_CONSIGNE A_: Réécrivez l'extrait de la page Oniris en commençant à « Je suis revenu » et en terminant à « autorisation de l'auteur. ». Remplacez-y « appartement » par « studio ».
_CONSIGNE B_: Poursuivez l'extrait de la page Oniris à la suite de sa dernière phrase.

_TEXTE_:
J’ai aussi cherché sans succès des pages envolées du livre effeuillé, je n’ai trouvé que les feuilles errantes des annonces publicitaires, indécentes.


Je suis revenu dans mon appartement, et sur les murs couverts des mots enrayés, j’ai affiché les pages d’un livre façon elzévir. Tous les jours à ma fenêtre, j’attends son retour.

Elle ne sera plus un fantôme qui hante les livres, je le sais.

Je sais qu’un jour elle sera libre, et qu’elle reviendra en pleine réalité, moi qui l’ai pour toujours dans le cœur, dans l’esprit et jusque dans le corps.


 
Inscrivez-vous pour commenter cette nouvelle sur Oniris !
Toute copie de ce texte est strictement interdite sans autorisation de l'auteur.
   ANIMAL   
7/3/2020
 a aimé ce texte 
Beaucoup ↑
Le monde du narrateur, agrémenté de mots, décoré de phrases, bâti de confusion mentale, nous emporte au gré de cette nouvelle qui se lit avec grand plaisir.

On ignore quel est le vécu de cet homme pour qu'il se soit égaré dans cet univers étrange et attachant, pour qu'il ait totalement perdu le contact avec ses semblables et la réalité.

Et je dois dire que je tremble un peu pour cette femme si elle est réelle et qu'il la retrouve au hasard des rues. Car je m'attendais à ce que la folie douce du narrateur se transforme en folie meurtrière et qu'il plante vraiment son couteau pour voir si du sang coule ou s'il s'agit d'une créature de papier. Folie, quand tu nous tiens...

Une belle histoire d'écorché vif contée dans un langage choisi. Je serais bien en peine de citer un passage préféré car chaque phrase se savoure à sa façon.

_BLOC DE DONNÉES_:
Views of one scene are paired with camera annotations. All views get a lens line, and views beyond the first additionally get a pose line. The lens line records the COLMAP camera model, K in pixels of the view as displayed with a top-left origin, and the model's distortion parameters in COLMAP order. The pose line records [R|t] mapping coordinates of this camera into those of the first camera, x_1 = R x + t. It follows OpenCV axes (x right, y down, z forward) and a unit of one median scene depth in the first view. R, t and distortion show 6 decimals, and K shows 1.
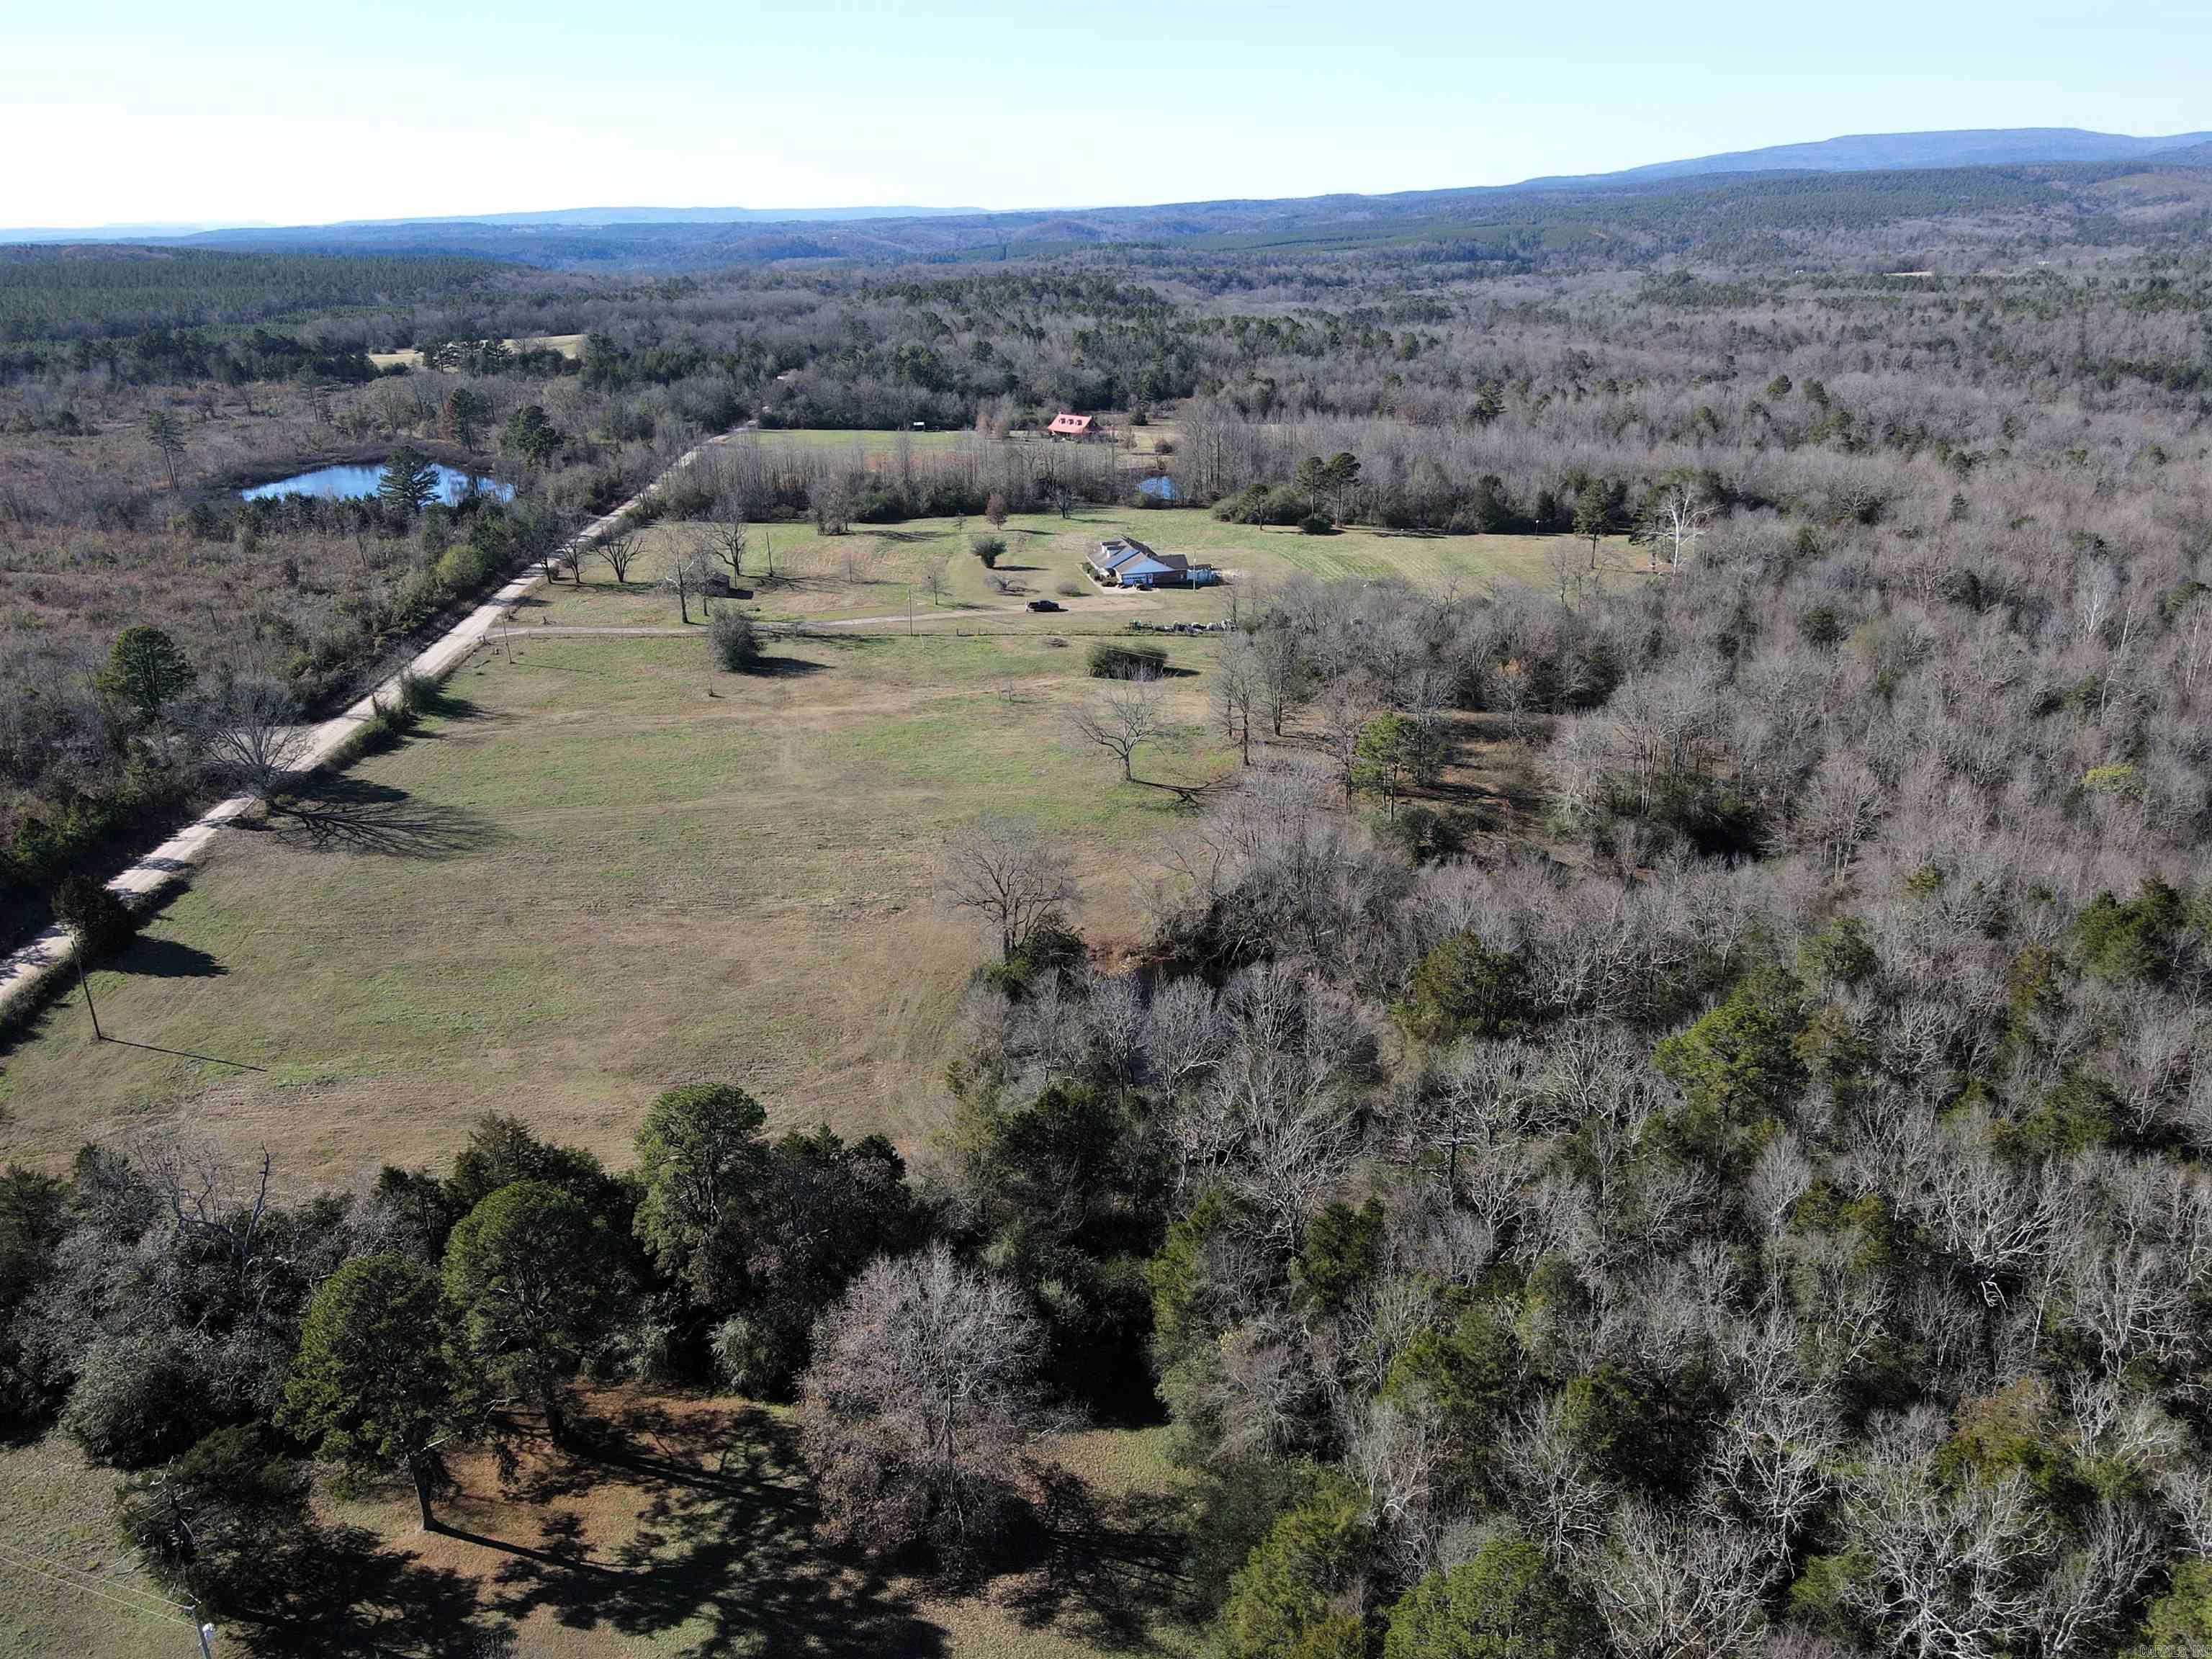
lens RADIAL K [[1619.5, 0, 1106.0], [0, 1619.5, 829.5], [0, 0, 1]] dist [0.004142, 0.007479]
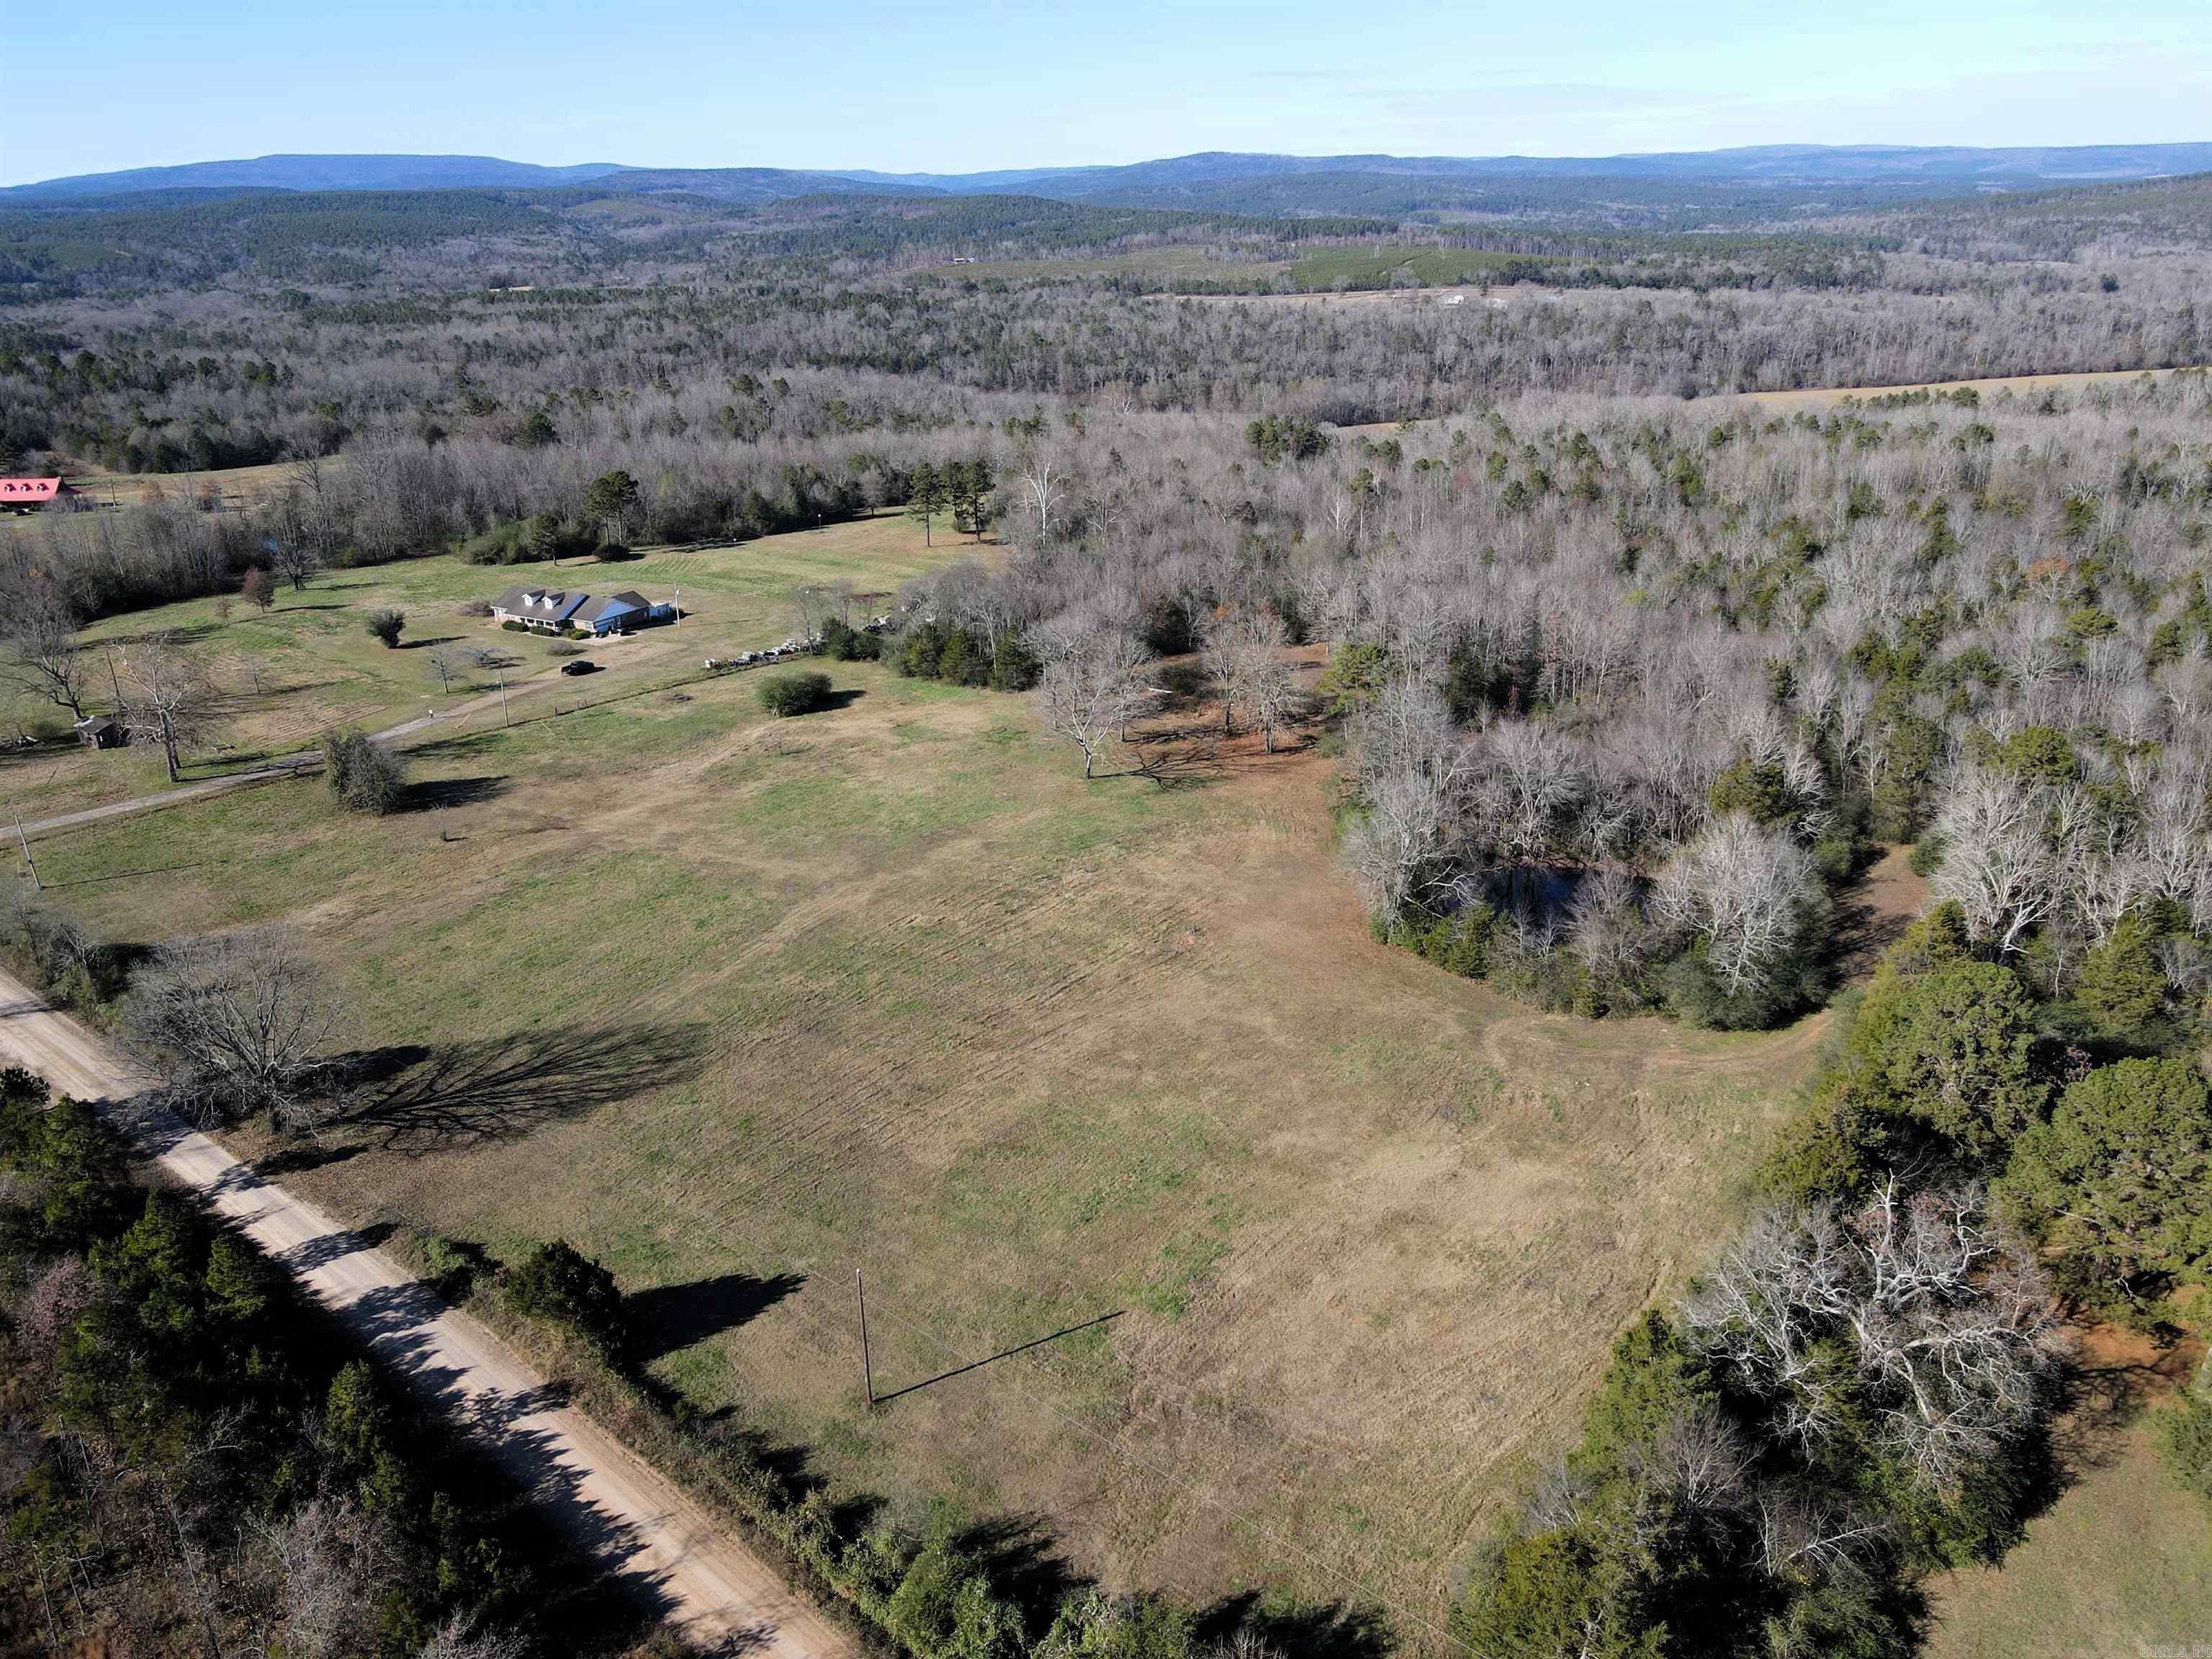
lens RADIAL K [[1619.5, 0, 1106.0], [0, 1619.5, 829.5], [0, 0, 1]] dist [0.004142, 0.007479]
pose [[0.646019, -0.262350, 0.716821, -0.386924], [0.270821, 0.956765, 0.106095, -0.056565], [-0.713663, 0.125591, 0.689139, 0.176909]]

_RÉPONSE FINALE A_:
Je suis revenu dans mon studio, et sur les murs couverts des mots enrayés, j’ai affiché les pages d’un livre façon elzévir. Tous les jours à ma fenêtre, j’attends son retour.

Elle ne sera plus un fantôme qui hante les livres, je le sais.

Je sais qu’un jour elle sera libre, et qu’elle reviendra en pleine réalité, moi qui l’ai pour toujours dans le cœur, dans l’esprit et jusque dans le corps.


 
Inscrivez-vous pour commenter cette nouvelle sur Oniris !
Toute copie de ce texte est strictement interdite sans autorisation de l'auteur.

_RÉPONSE FINALE B_:
Si j'ai une critique à faire, c'est la longueur. Après la scène forte de la tentation de tuer, j'aurais vu une chute plus brève et plus brutale (par exemple au lieu de rester passif et d'attendre son retour la chercher activement).

Je verrai bien ce texte dans la nouvelle rubrique "récit poétique" car ici il y a beaucoup de poésie, c'est incontestable.

   maria   
10/3/2020
 a aimé ce texte 
Beaucoup ↑
Bonjour,

Je me suis tout de suite sentie bien dans "cet appartement meublé de mots". Et la description qu'en fait celui qui "écoutais l'existence entre substantifs et adjectifs" est savoureuse.
J'ai lu le texte lentement, sans ennui ; j'ai souvent écarquillé les yeux d'étonnement. Ce fut une lecture très agréable. Les phrases sont belles, poétiques. L'auteur(e) joue avec le sens et le son des mots. Il n'y a pas de temps mort, l'image cherche le mot, et vice-versa.

"J 'étais en rature" : a priori cela ne veut rien dire, et pourtant, c'est avec ces mots que je définirai le personnage.
Il l'a vue, Elle, "de sa lucarne entre les mots", il devait "se cogner au monde" pour "attester sa vie".

Je n'ai pas voulu donner de la réalité, de la vraisemblance à son escapade, car comme lui "mes yeux hallucinés me firent voir une scène étrange", a laquelle j'ai été ravie d'assister.
Mille mercis à l'auteur(e) pour beau dépaysement littéraire.

Maria en E.L.

   Pouet   
3/4/2020
 a aimé ce texte 
Passionnément
Bjr,

comme Diogène d'Oenanda qui fit graver sur les murs de la ville la philosophie d'Epicure...

Comme une prémonition où un rêve enchaîné en cliquetis de sentiments s'écrira malgré lui sur les feuillets d'Hypnos.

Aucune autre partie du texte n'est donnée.